The boy’s eyelids fluttered. Impossible, but they fluttered. A faint color crawled back into his frozen skin. Warm breath exhaled from his blue lips.

The Author sat back on his heels, chest heaving. Cold air rushed in to fill the space his burning anger had opened.

Maybe I have gone soft, he thought. Maybe that’s what 2025 did: it taught us that smacking a child upside the head is no longer the answer we’re allowed to give.

And yet the boy was breathing.

He knelt there in the snow, the boy’s small, cold hand clamped inside his own, when it hit him—sudden and undeniable.

By pulling the boy out, he had done something.  

He had done something to stop this chaos from happening.  

To stop the pain, the suffering, the violence against people who do not share the same view.
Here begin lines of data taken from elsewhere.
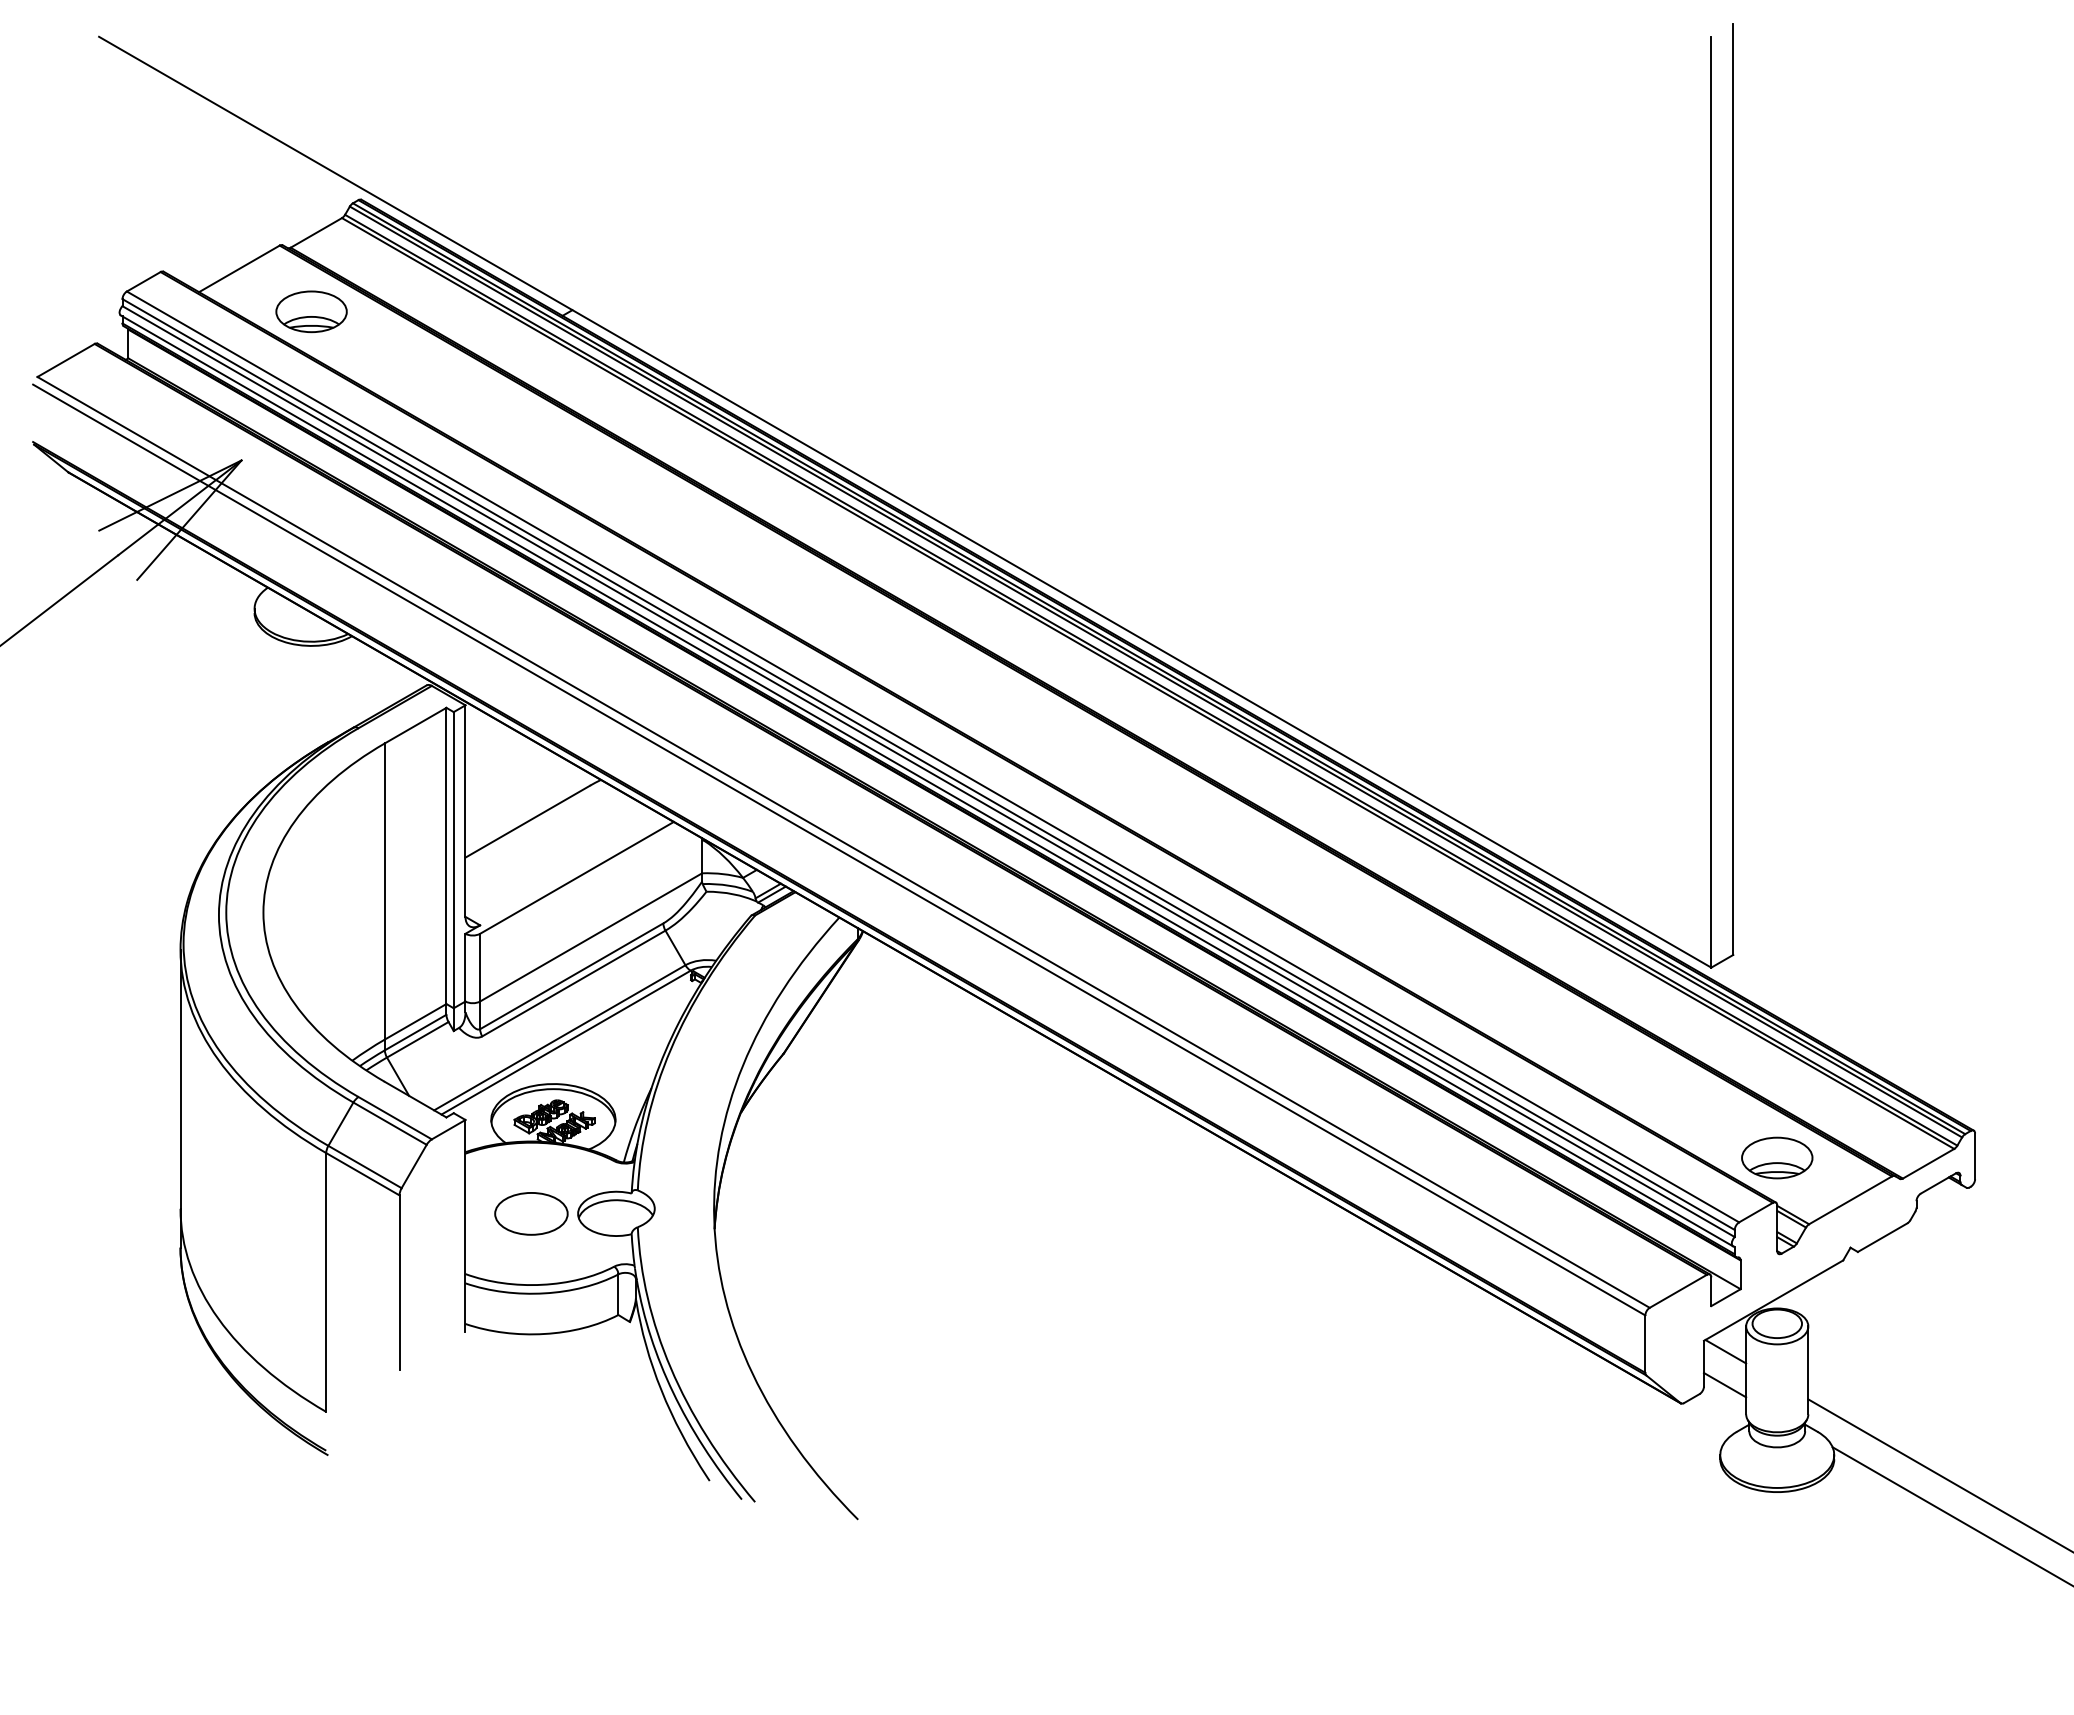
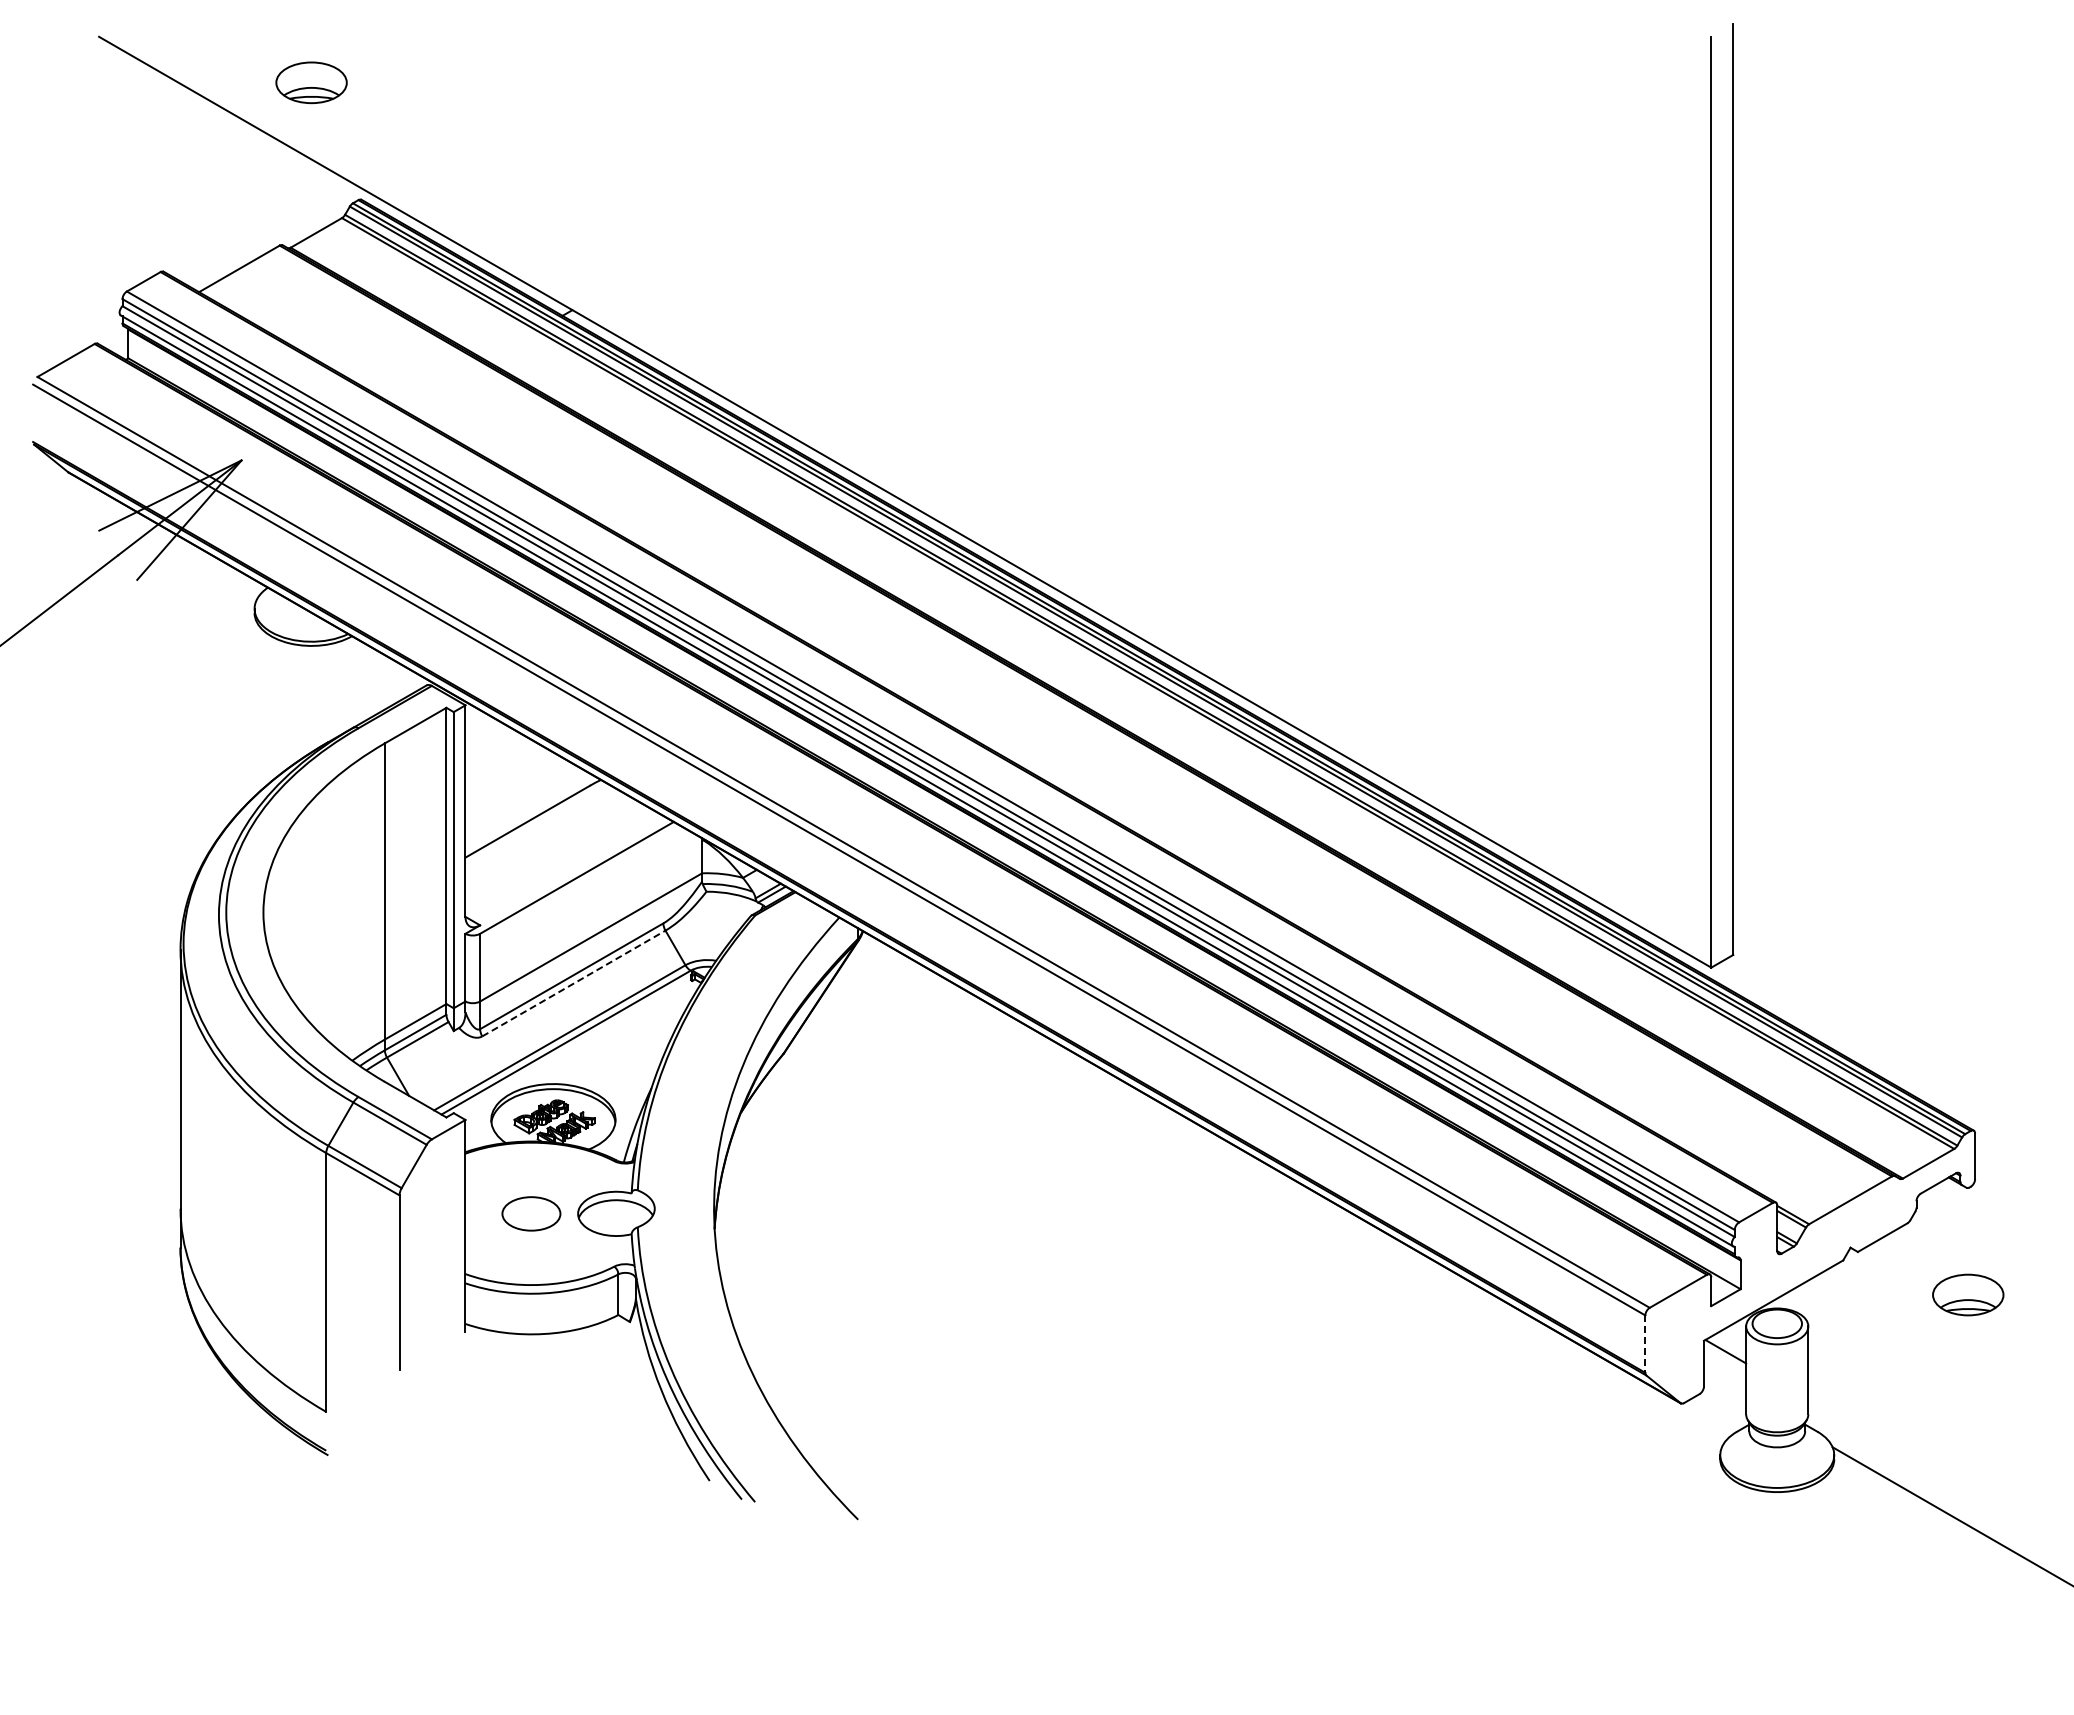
part at (311, 311) position: (311, 311) -> (311, 82)
line at (573, 983): solid -> dashed
part at (1777, 1157) position: (1777, 1157) -> (1968, 1294)
part at (531, 1213) size: 75x44 px -> 61x36 px
line at (1645, 1344): solid -> dashed
line at (1724, 1384): present -> none
line at (1939, 1474): present -> none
This single act had broken the chain.

Retcon.  

Not erasure. Not denial. Just a step sideways into a margin wide enough for two people to stand in. A cold, quiet room before the tragedy hardens into canon. A place where an author can kneel in the snow, cup a half-frozen face between mittened hands, and say the thing that was never said the first time:

“I’m sorry. I made you carry a moral too sharp for your bones. I made purity your only choice. That was cruel.”

The boy’s eyes, still confused, looked up at him.

“I was so sure,” the boy whispered, his voice cracking.

“You were a child,” the Author said.

Around them the snow did not melt; it simply… waited. The town did not spring back to life, but the roofs stopped groaning. The wind dropped to a considerate hush. Nothing was undone, yet everything was suddenly negotiable.

Retcon.  

Not a trick. Not a cheat.  

A space.  

A step back.  

A place untouched by the politics and the squabbles—a real, quiet, breathing place where a person can finally kneel in the wreckage they wrote and say the one thing the old story never allowed:

I’m sorry.

The boy looked up at him, eyes wide, cheeks already cherry with life.

The Author felt the words leave him like an exhale that had been frozen for years.

“I’m sorry.”

You have this power as well.  

Reach in.  

Pull someone out.  

Say the sorry that should have been said the first time.

The retcon is real.  

It is the only revolution that ever truly thaws the snow.